I think the casting process was likely a lot easier due to my disability. They were looking for someone with my specific condition and there aren’t that many of us around. I sent a few headshots and pictures of myself, then chatted with the production team over email. I was offered the part within a couple of days.
As for difficulties, I think they probably aren’t the things people would expect or think about. As soon as the offer of a role came up, I had to check that my personal assistant would be available and flexible to take me. I had to think about transport and did some research to find which trains had the best accessible carriages without any changes. I even did a test run the week before filming just to make sure everything would go smoothly. I had long chats with the production team to ensure the correct equipment, like a portable hoist, would be available on the day. They were very thorough and wanted to make sure I was safe and comfortable. This is something most actors wouldn’t need to even think or worry about.
I was extremely lucky to be working with a great team on Requiem. They ensured I had my own room on set, organised taxis and sent a runner to meet me at the train station. They also had a medic check my needs on set in case of emergency, and made sure the set itself was accessible.
The day itself was perfect. Everyone (cast and crew) welcomed me into their family and I felt right at home. I didn’t feel nervous at all and the scenes were all shot in one take, which I think really impressed them. I felt just like any other actor – I was treated as one of the team and not “special”.
4. As a disabled actor yourself, how do you feel about able-bodied actors portraying disabled characters on stage and on screen?
I think it depends on context and certain circumstances. Sometimes it is probably necessary, especially when the condition being portrayed is progressive, and when a good actor who has done plenty of research plays the part it can work well.
In general though, I think disabled actors playing the parts of disabled characters is a lot more authentic and should be done as much as possible. We have skills and knowledge that could be invaluable to the production team.
There is also the aspect of showing disability to society so we are more accepted and understood. This can’t really be achieved unless the actor is disabled themselves. The more we (disabled people) are on screen and included in mainstream media the better.
5. What advice would you give to others like yourself, who are living with a muscle-wasting condition?
I would use the old cliché, ‘live every day to the fullest’, because you never know what is going to happen tomorrow. I take risks everyday. For example, if my ventilator stops working while out, I’m in big trouble!
But we need to just get on with life and not worry about every possible risk, otherwise we would be stuck inside doing nothing. This can and does lead to depression, which I have experienced myself.
Having said that, I do believe that people in a similar position as me should embrace and be proud of their internal strength and determination. Yes, we face an uncertain future, most without hope for a cure and declining health. But this gives us an advantage over able-bodied people – we are used to overcoming adversity and major obstacles in life.

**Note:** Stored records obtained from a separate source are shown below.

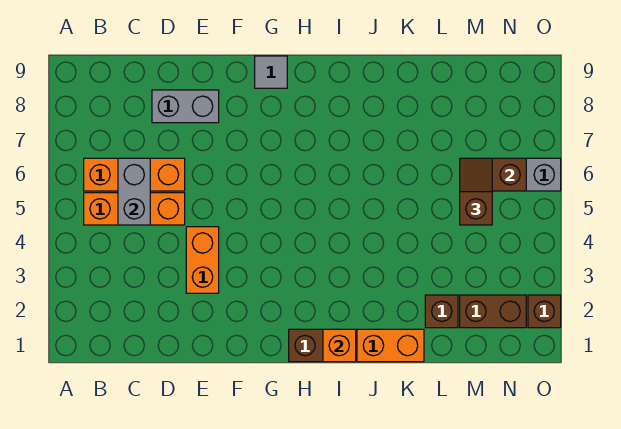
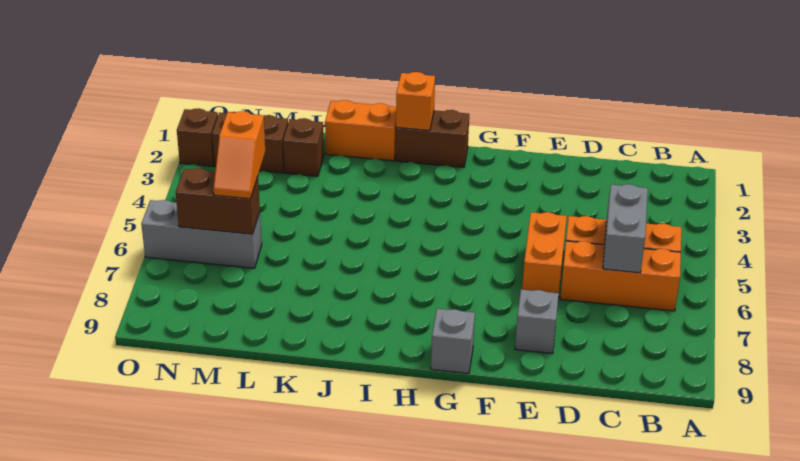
grey brick D8:E8 level 1 -> grey brick E8 level 1
orange brick E3:E4 level 1 -> orange brick E5:E6 level 1
grey tile G9 level 1 -> grey brick G9 level 1
brown slope M5:M6 level 3 top 5 -> orange slope M5:M6 level 3 top 5

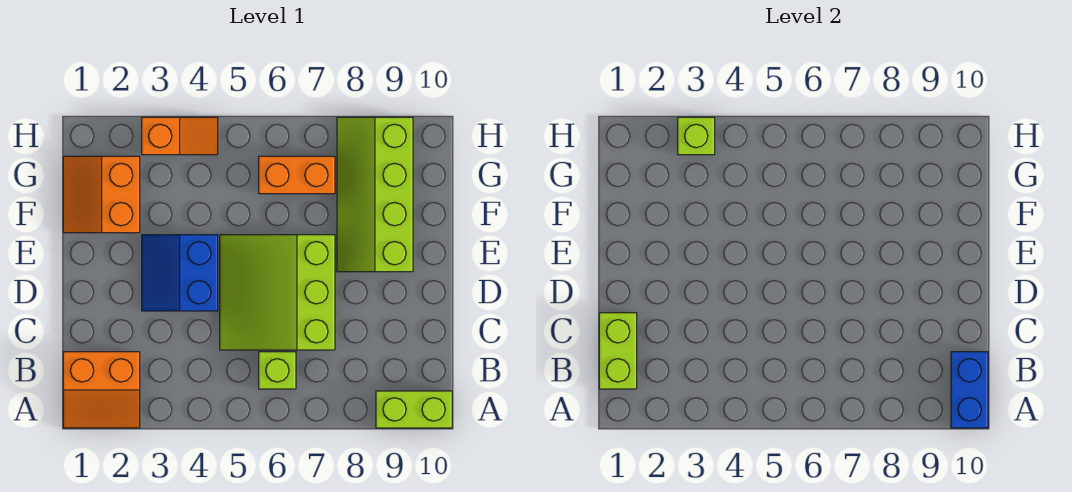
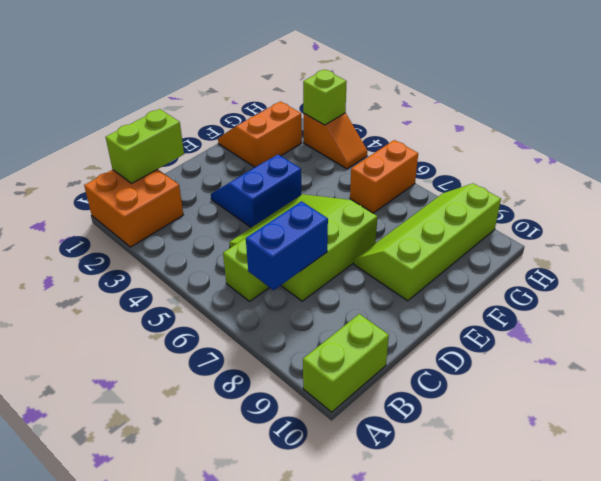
orange slope A1:B2 level 1 top B -> orange brick A1:B2 level 1
lime brick A9:A10 level 1 -> lime brick A10:B10 level 1
blue brick A10:B10 level 2 -> blue brick B7:C7 level 2
orange brick G6:G7 level 1 -> orange brick G6:H6 level 1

Life with Duchenne muscular dystrophy isn’t easy! Maintaining happiness and finding enjoyment in things is an every day struggle. It can be incredibly frustrating too.
There are days I wish I could get myself up, washed and dressed. I would drive my van to the woods, venture to where it would be impossible for a wheelchair to go, and just be alone, listening to nature.
For people like me with a muscle-wasting condition, it isn’t a simple life. There are many things we won’t experience, so I would advise you make the most of what you can do and take advantage of every opportunity.
Some things I have done, like appearing on a primetime BBC drama, most ‘normal’ people will never get to experience.
Daniel features in episodes 4 and 6 of the BBC drama Requiem. The whole series can now be found on the BBC iPlayer.